• **WORK REQUIRED**: Repeat word for word the lines from the one containing "font-style: none ->" to the end of the material below, and leave all pictures out.

• **DATA TO EXAMINE**:
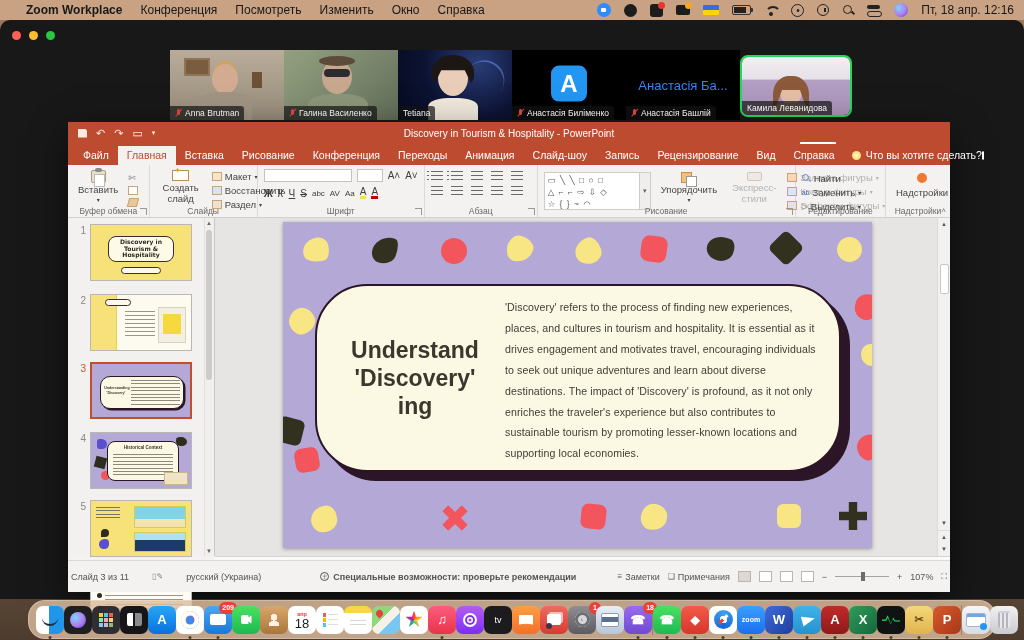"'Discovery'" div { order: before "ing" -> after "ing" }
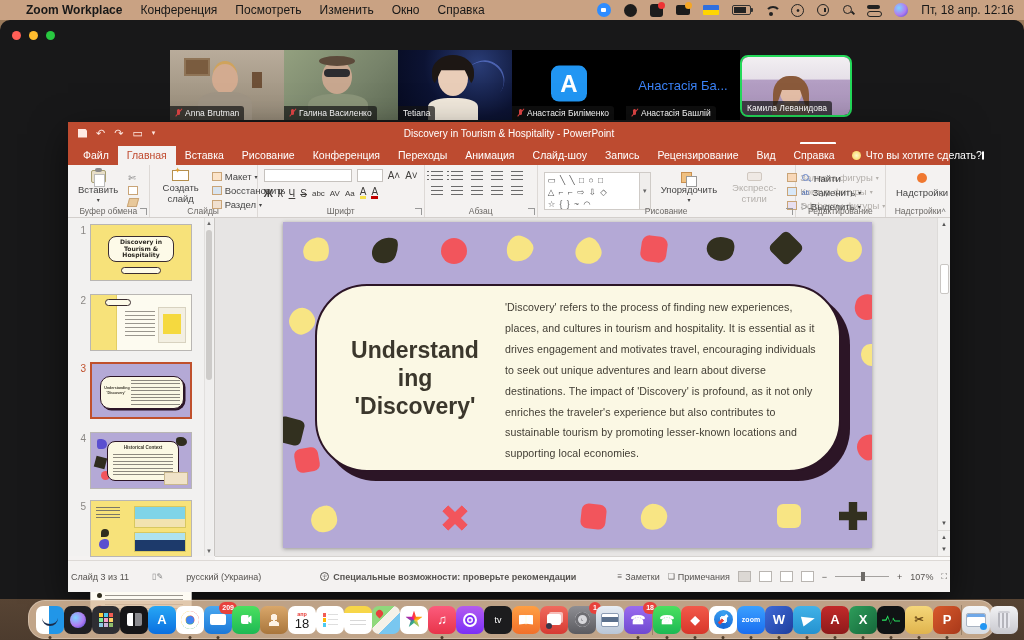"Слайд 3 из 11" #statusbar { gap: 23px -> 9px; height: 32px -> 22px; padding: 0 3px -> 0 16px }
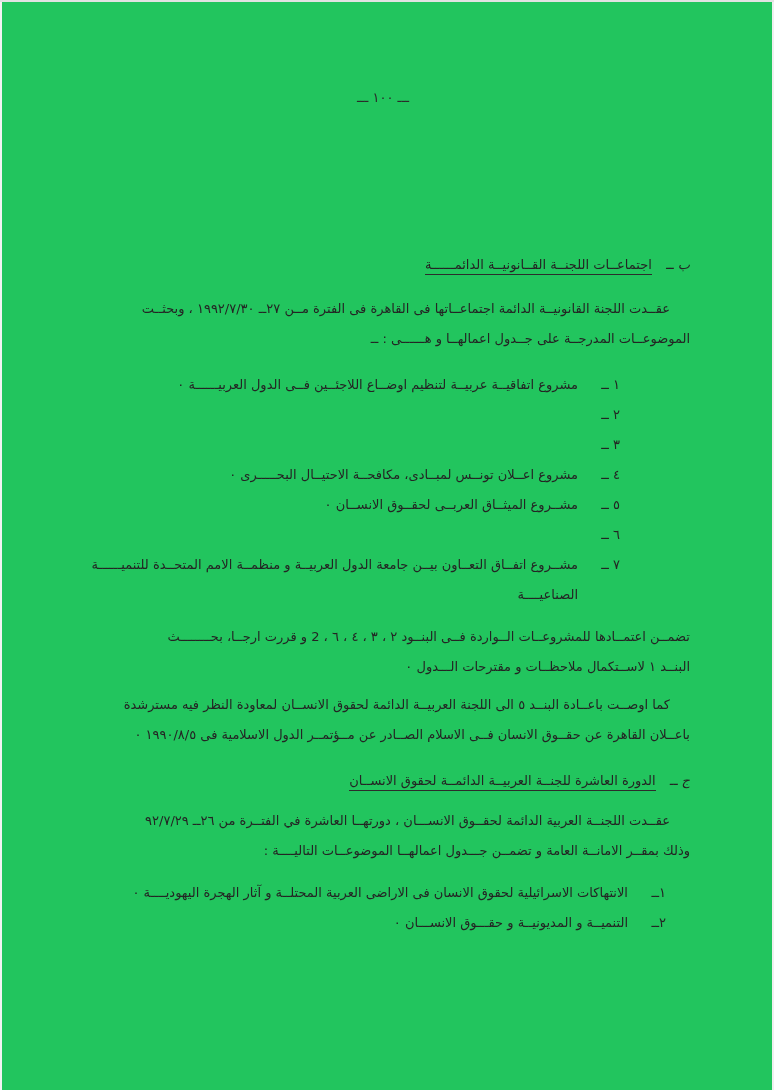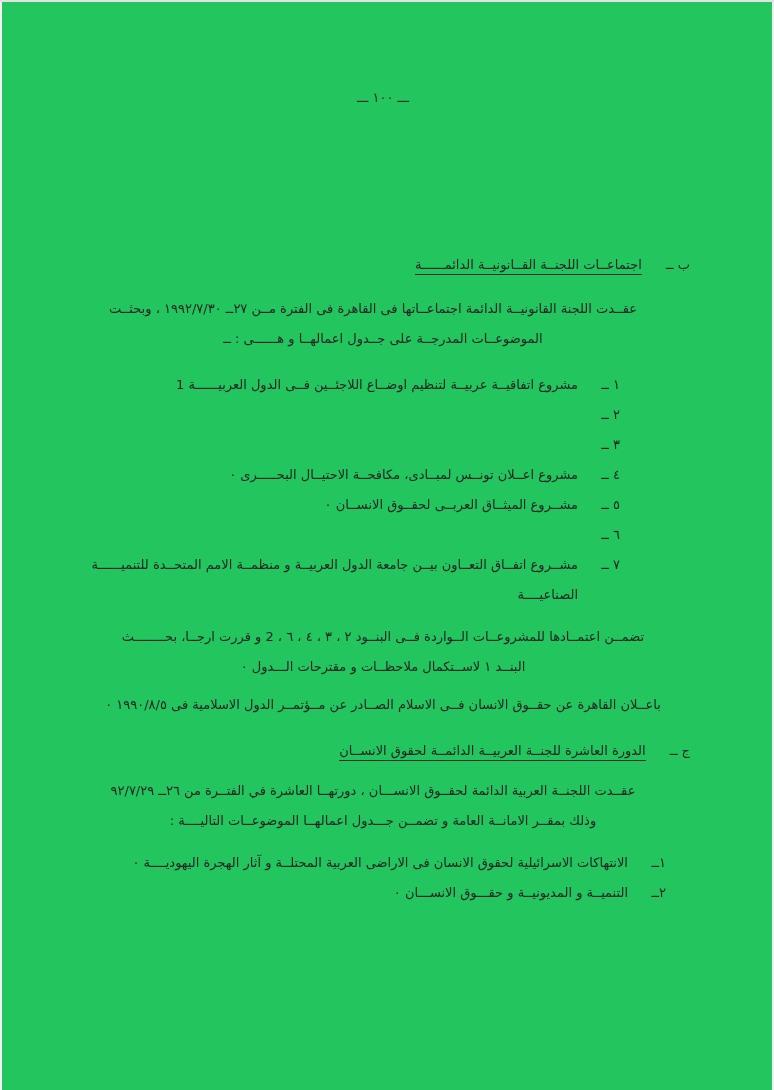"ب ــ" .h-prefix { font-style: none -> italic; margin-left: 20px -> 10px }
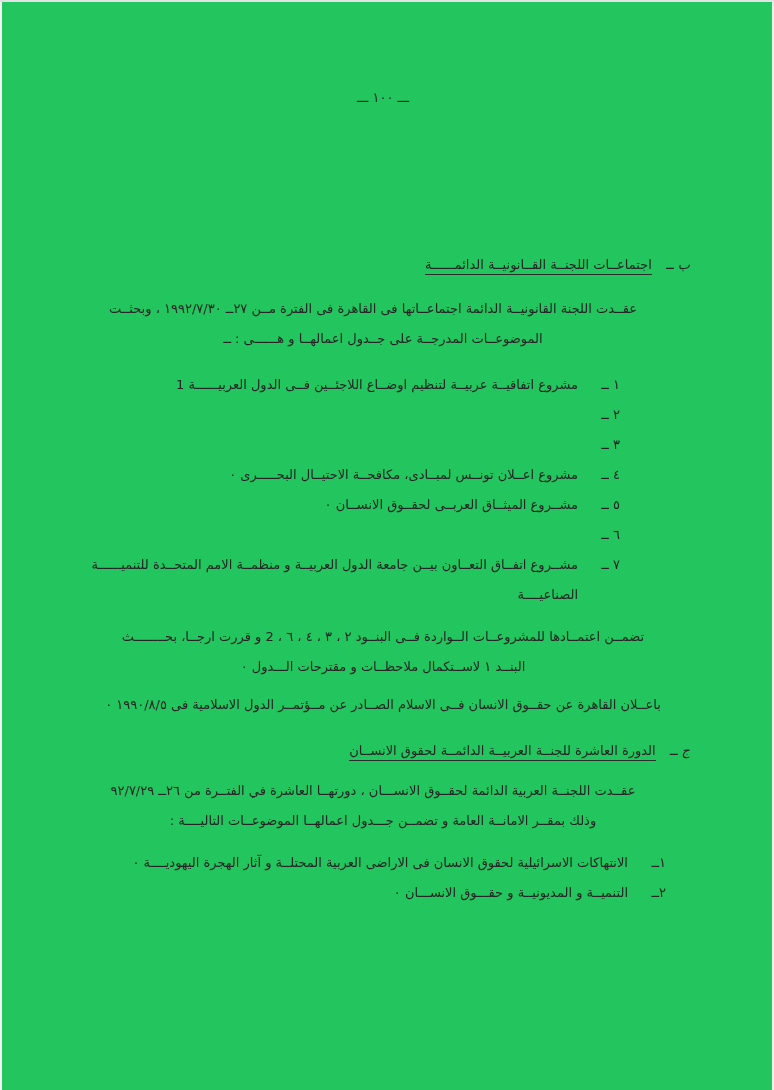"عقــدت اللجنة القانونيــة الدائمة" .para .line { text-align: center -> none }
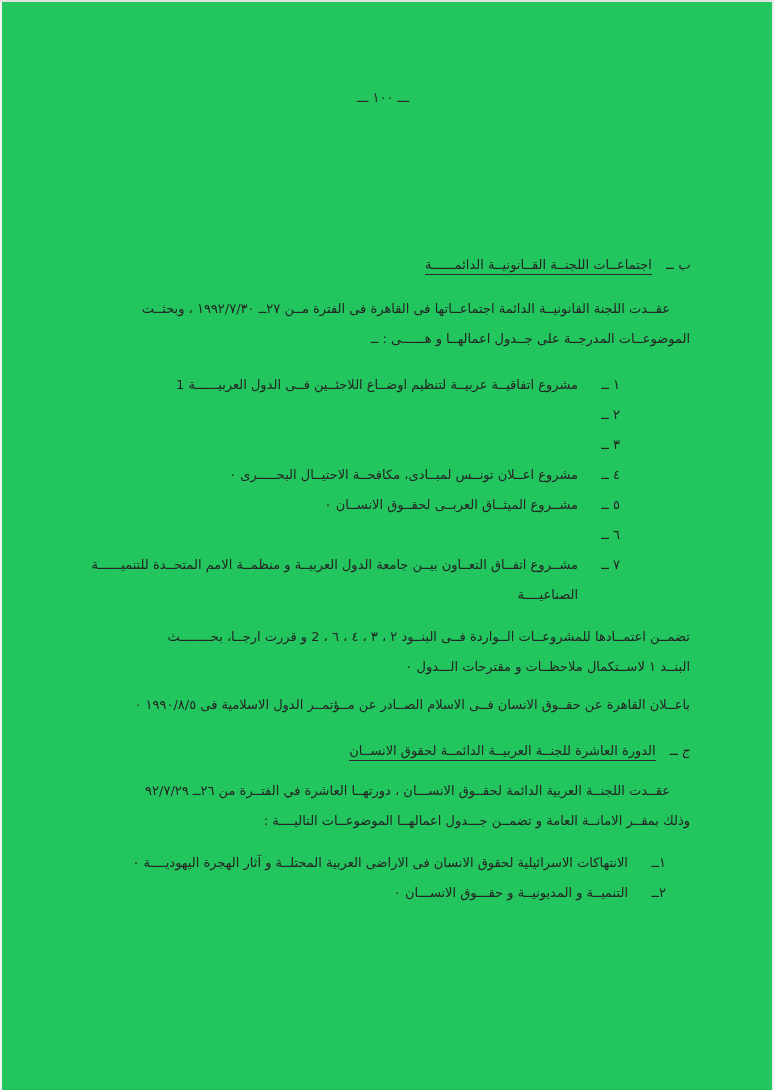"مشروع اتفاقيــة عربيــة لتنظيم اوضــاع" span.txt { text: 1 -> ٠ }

• **SOLUTION FOR THIS EXERCISE**:
"ب ــ" .h-prefix { font-style: none -> italic; margin-left: 20px -> 10px }
"عقــدت اللجنة القانونيــة الدائمة" .para .line { text-align: center -> none }
"مشروع اتفاقيــة عربيــة لتنظيم اوضــاع" span.txt { text: 1 -> ٠ }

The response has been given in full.